Menjelang pelaksanaan festival, suasana Kota Bagansiapiapi berubah menjadi semakin semarak. Ribuan lampion merah menghiasi sepanjang jalan protokol, menciptakan panorama malam yang eksotis dengan nuansa khas pecinan. Gemerlap cahaya tersebut menjadi daya tarik tersendiri bagi wisatawan dan pemburu fotografi.
Ritual Bakar Tongkang merupakan tradisi turun-temurun masyarakat Tionghoa untuk mengenang perjalanan leluhur mereka yang pertama kali mendarat di Bagansiapiapi pada tahun 1883. Prosesi utama diawali dengan arak-arakan replika kapal tongkang yang membawa patung Dewa Ki Ong Ya dari Klenteng Ing Hok Kiong menuju lokasi pembakaran.
Puncak ritual berlangsung saat replika kapal dibakar. Masyarakat meyakini arah robohnya tiang utama kapal menjadi pertanda datangnya rezeki, baik dari arah laut maupun daratan, sehingga momen tersebut selalu dinantikan oleh ribuan pengunjung.
Pemerintah Kabupaten Rokan Hilir bersama panitia pelaksana terus mematangkan berbagai persiapan. Hingga menjelang pelaksanaan, progres kesiapan disebut hampir mencapai 100 persen untuk menyambut lonjakan wisatawan yang diperkirakan mencapai 60.000 orang selama musim libur sekolah.
Berbagai fasilitas pendukung telah disiapkan, di antaranya penerapan sistem pembayaran non-tunai QRIS bagi pelaku UMKM dan stan kuliner bekerja sama dengan Bank Indonesia, peluncuran aplikasi wisata digital yang menyediakan informasi akomodasi, lokasi ritual, serta destinasi wisata, sterilisasi jalur pawai, penataan dekorasi kota, hingga penyelesaian replika tongkang oleh para pengrajin lokal.

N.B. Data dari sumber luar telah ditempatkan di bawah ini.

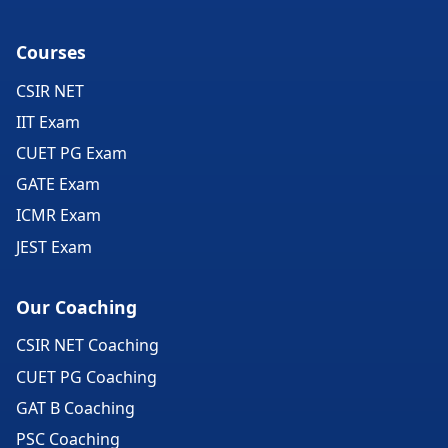
Courses
CSIR NET
IIT Exam
CUET PG Exam
GATE Exam
ICMR Exam
JEST Exam
Our Coaching
CSIR NET Coaching
CUET PG Coaching
GAT B Coaching
PSC Coaching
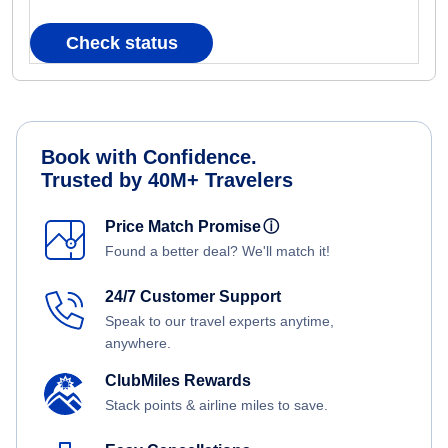
Check status
Book with Confidence.
Trusted by 40M+ Travelers
Price Match Promise
ⓘ
Found a better deal? We'll match it!
24/7 Customer Support
Speak to our travel experts anytime,
anywhere.
ClubMiles Rewards
Stack points & airline miles to save.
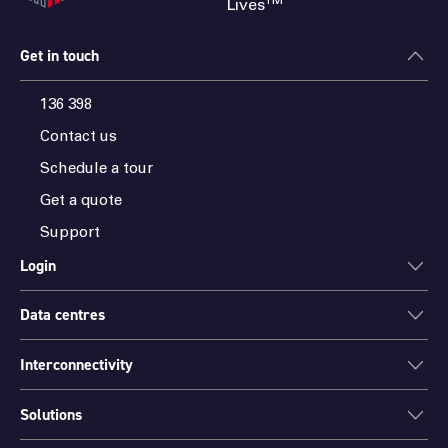
TM
Lives
Get in touch
136 398
Contact us
Schedule a tour
Get a quote
Support
Login
Data centres
ONEDC
AXON
Interconnectivity
Data centres
PARTNER HUB
Sydney
Solutions
Cloud Access
Melbourne
Connectivity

Selain menjadi atraksi budaya, festival ini juga memberikan dampak ekonomi yang besar bagi masyarakat. Kawasan Jalan Mawar telah ditata sebagai pusat kuliner dan UMKM yang menawarkan beragam produk unggulan daerah.
Wisatawan dapat menikmati kuliner khas Bagansiapiapi seperti Kacang Pukul, Kwetiau Bagan, serta kopi lokal. Beragam kerajinan berbahan hasil laut, anyaman khas pesisir, hingga suvenir bertema Bakar Tongkang 2026 juga tersedia sebagai buah tangan.
Pemerintah Kabupaten Rokan Hilir mengajak masyarakat dan wisatawan untuk menyaksikan langsung kemegahan salah satu festival budaya terbesar di Indonesia tersebut. Dengan perpaduan nilai spiritual, tradisi, serta pesona Kota Seribu Lampion, Ritual Bakar Tongkang 2026 diharapkan kembali menjadi kebanggaan budaya Nusantara sekaligus memperkuat sektor pariwisata di Negeri Seribu Kubah.
Jadwal Pelaksanaan: 29 Juni–1 Juli 2026
Puncak Ritual: 1 Juli 2026
Lokasi: Kota Bagansiapiapi, Kabupaten Rokan Hilir, Provinsi Riau.